**** Records shown

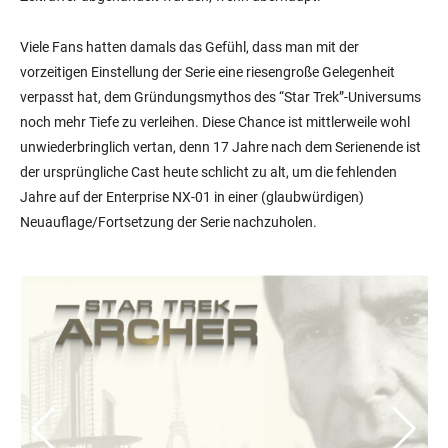
Viele Fans hatten damals das Gefühl, dass man mit der
vorzeitigen Einstellung der Serie eine riesengroße Gelegenheit
verpasst hat, dem Gründungsmythos des “Star Trek”-Universums
noch mehr Tiefe zu verleihen. Diese Chance ist mittlerweile wohl
unwiederbringlich vertan, denn 17 Jahre nach dem Serienende ist
der ursprüngliche Cast heute schlicht zu alt, um die fehlenden
Jahre auf der Enterprise NX-01 in einer (glaubwürdigen)
Neuauflage/Fortsetzung der Serie nachzuholen.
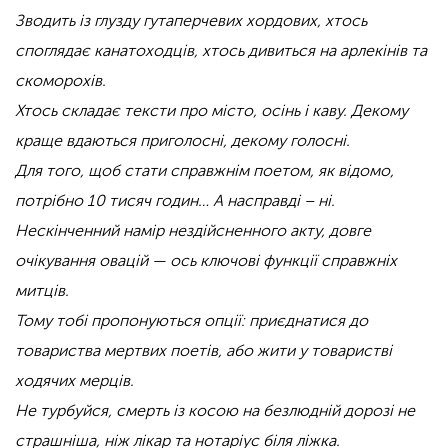
Зводить із глузду гутаперчевих хордових, хтось
споглядає канатоходців, хтось дивиться на арлекінів та
скоморохів.
Хтось складає тексти про місто, осінь і каву. Декому
краще вдаються приголосні, декому голосні.
Для того, щоб стати справжнім поетом, як відомо,
потрібно 10 тисяч годин… А насправді – ні.
Нескінченний намір нездійсненного акту, довге
очікування овацій — ось ключові функції справжніх
митців.
Тому тобі пропонуються опції: приєднатися до
товариства мертвих поетів, або жити у товаристві
ходячих мерців.
Не турбуйся, смерть із косою на безлюдній дорозі не
страшніша, ніж лікар та нотаріус біля ліжка.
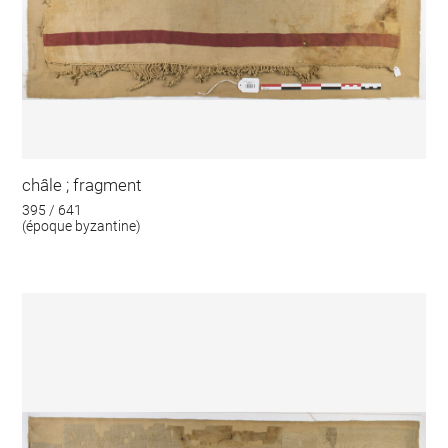
châle ; fragment
395 / 641
(époque byzantine)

********

Directions for this task:
Pictures aside, reproduce all of the data exactly.

Response below:
Viele Fans hatten damals das Gefühl, dass man mit der
vorzeitigen Einstellung der Serie eine riesengroße Gelegenheit
verpasst hat, dem Gründungsmythos des “Star Trek”-Universums
noch mehr Tiefe zu verleihen. Diese Chance ist mittlerweile wohl
unwiederbringlich vertan, denn 17 Jahre nach dem Serienende ist
der ursprüngliche Cast heute schlicht zu alt, um die fehlenden
Jahre auf der Enterprise NX-01 in einer (glaubwürdigen)
Neuauflage/Fortsetzung der Serie nachzuholen.
Зводить із глузду гутаперчевих хордових, хтось
споглядає канатоходців, хтось дивиться на арлекінів та
скоморохів.
Хтось складає тексти про місто, осінь і каву. Декому
краще вдаються приголосні, декому голосні.
Для того, щоб стати справжнім поетом, як відомо,
потрібно 10 тисяч годин… А насправді – ні.
Нескінченний намір нездійсненного акту, довге
очікування овацій — ось ключові функції справжніх
митців.
Тому тобі пропонуються опції: приєднатися до
товариства мертвих поетів, або жити у товаристві
ходячих мерців.
Не турбуйся, смерть із косою на безлюдній дорозі не
страшніша, ніж лікар та нотаріус біля ліжка.
châle ; fragment
395 / 641
(époque byzantine)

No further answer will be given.